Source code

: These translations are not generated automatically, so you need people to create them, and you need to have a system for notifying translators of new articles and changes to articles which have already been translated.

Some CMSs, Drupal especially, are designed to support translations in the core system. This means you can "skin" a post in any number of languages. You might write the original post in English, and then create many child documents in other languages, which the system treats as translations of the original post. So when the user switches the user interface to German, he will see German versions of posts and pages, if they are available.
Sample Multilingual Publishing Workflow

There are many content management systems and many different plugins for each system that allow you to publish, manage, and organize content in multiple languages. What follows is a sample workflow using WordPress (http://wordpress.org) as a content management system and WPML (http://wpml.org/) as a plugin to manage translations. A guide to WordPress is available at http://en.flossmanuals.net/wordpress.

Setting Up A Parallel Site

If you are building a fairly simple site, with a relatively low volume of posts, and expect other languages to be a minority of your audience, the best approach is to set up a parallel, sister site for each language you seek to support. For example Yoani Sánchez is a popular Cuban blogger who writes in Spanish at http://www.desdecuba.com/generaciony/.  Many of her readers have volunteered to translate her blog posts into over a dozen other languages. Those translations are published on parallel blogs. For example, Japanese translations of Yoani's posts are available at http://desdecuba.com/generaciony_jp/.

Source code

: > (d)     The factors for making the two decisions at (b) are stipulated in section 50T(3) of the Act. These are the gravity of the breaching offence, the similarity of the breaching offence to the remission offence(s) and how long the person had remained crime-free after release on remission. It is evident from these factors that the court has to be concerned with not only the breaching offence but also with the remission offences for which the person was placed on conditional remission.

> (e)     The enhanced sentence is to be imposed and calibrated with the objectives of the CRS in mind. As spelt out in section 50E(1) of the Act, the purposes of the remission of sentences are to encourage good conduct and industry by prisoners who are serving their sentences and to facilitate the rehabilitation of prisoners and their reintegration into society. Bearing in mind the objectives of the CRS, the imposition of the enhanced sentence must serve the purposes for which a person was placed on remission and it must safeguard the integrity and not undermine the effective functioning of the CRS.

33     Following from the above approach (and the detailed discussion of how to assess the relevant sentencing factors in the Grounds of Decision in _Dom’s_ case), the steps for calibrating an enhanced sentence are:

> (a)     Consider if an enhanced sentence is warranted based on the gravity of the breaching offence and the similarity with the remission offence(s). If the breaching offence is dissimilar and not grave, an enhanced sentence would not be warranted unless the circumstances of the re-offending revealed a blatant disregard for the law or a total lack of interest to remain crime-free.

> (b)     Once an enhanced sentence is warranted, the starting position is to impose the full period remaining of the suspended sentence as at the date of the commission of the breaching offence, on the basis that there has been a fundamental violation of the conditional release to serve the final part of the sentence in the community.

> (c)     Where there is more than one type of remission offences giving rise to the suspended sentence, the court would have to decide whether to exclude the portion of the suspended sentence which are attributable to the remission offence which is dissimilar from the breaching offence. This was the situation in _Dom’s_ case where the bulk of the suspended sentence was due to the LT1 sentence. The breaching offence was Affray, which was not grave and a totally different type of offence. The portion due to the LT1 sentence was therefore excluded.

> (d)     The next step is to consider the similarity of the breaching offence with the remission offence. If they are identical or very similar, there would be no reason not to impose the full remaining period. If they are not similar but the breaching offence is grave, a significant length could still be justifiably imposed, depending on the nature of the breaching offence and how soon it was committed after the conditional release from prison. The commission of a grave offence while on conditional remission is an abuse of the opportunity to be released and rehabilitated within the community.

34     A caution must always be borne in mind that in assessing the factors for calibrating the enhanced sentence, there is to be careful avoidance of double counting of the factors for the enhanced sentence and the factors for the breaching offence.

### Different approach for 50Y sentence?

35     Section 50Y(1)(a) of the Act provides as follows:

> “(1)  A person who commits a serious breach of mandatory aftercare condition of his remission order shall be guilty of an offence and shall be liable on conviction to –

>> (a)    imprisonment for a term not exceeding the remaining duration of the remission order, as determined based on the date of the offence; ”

****

WRITTEN TASK. Write out both entries above word for word, keeping every line as it appears.

EXERCISE RESPONSE.
Source code

: These translations are not generated automatically, so you need people to create them, and you need to have a system for notifying translators of new articles and changes to articles which have already been translated.

Some CMSs, Drupal especially, are designed to support translations in the core system. This means you can "skin" a post in any number of languages. You might write the original post in English, and then create many child documents in other languages, which the system treats as translations of the original post. So when the user switches the user interface to German, he will see German versions of posts and pages, if they are available.
Sample Multilingual Publishing Workflow

There are many content management systems and many different plugins for each system that allow you to publish, manage, and organize content in multiple languages. What follows is a sample workflow using WordPress (http://wordpress.org) as a content management system and WPML (http://wpml.org/) as a plugin to manage translations. A guide to WordPress is available at http://en.flossmanuals.net/wordpress.

Setting Up A Parallel Site

If you are building a fairly simple site, with a relatively low volume of posts, and expect other languages to be a minority of your audience, the best approach is to set up a parallel, sister site for each language you seek to support. For example Yoani Sánchez is a popular Cuban blogger who writes in Spanish at http://www.desdecuba.com/generaciony/.  Many of her readers have volunteered to translate her blog posts into over a dozen other languages. Those translations are published on parallel blogs. For example, Japanese translations of Yoani's posts are available at http://desdecuba.com/generaciony_jp/.

Source code

: > (d)     The factors for making the two decisions at (b) are stipulated in section 50T(3) of the Act. These are the gravity of the breaching offence, the similarity of the breaching offence to the remission offence(s) and how long the person had remained crime-free after release on remission. It is evident from these factors that the court has to be concerned with not only the breaching offence but also with the remission offences for which the person was placed on conditional remission.

> (e)     The enhanced sentence is to be imposed and calibrated with the objectives of the CRS in mind. As spelt out in section 50E(1) of the Act, the purposes of the remission of sentences are to encourage good conduct and industry by prisoners who are serving their sentences and to facilitate the rehabilitation of prisoners and their reintegration into society. Bearing in mind the objectives of the CRS, the imposition of the enhanced sentence must serve the purposes for which a person was placed on remission and it must safeguard the integrity and not undermine the effective functioning of the CRS.

33     Following from the above approach (and the detailed discussion of how to assess the relevant sentencing factors in the Grounds of Decision in _Dom’s_ case), the steps for calibrating an enhanced sentence are:

> (a)     Consider if an enhanced sentence is warranted based on the gravity of the breaching offence and the similarity with the remission offence(s). If the breaching offence is dissimilar and not grave, an enhanced sentence would not be warranted unless the circumstances of the re-offending revealed a blatant disregard for the law or a total lack of interest to remain crime-free.

> (b)     Once an enhanced sentence is warranted, the starting position is to impose the full period remaining of the suspended sentence as at the date of the commission of the breaching offence, on the basis that there has been a fundamental violation of the conditional release to serve the final part of the sentence in the community.

> (c)     Where there is more than one type of remission offences giving rise to the suspended sentence, the court would have to decide whether to exclude the portion of the suspended sentence which are attributable to the remission offence which is dissimilar from the breaching offence. This was the situation in _Dom’s_ case where the bulk of the suspended sentence was due to the LT1 sentence. The breaching offence was Affray, which was not grave and a totally different type of offence. The portion due to the LT1 sentence was therefore excluded.

> (d)     The next step is to consider the similarity of the breaching offence with the remission offence. If they are identical or very similar, there would be no reason not to impose the full remaining period. If they are not similar but the breaching offence is grave, a significant length could still be justifiably imposed, depending on the nature of the breaching offence and how soon it was committed after the conditional release from prison. The commission of a grave offence while on conditional remission is an abuse of the opportunity to be released and rehabilitated within the community.

34     A caution must always be borne in mind that in assessing the factors for calibrating the enhanced sentence, there is to be careful avoidance of double counting of the factors for the enhanced sentence and the factors for the breaching offence.

### Different approach for 50Y sentence?

35     Section 50Y(1)(a) of the Act provides as follows:

> “(1)  A person who commits a serious breach of mandatory aftercare condition of his remission order shall be guilty of an offence and shall be liable on conviction to –

>> (a)    imprisonment for a term not exceeding the remaining duration of the remission order, as determined based on the date of the offence; ”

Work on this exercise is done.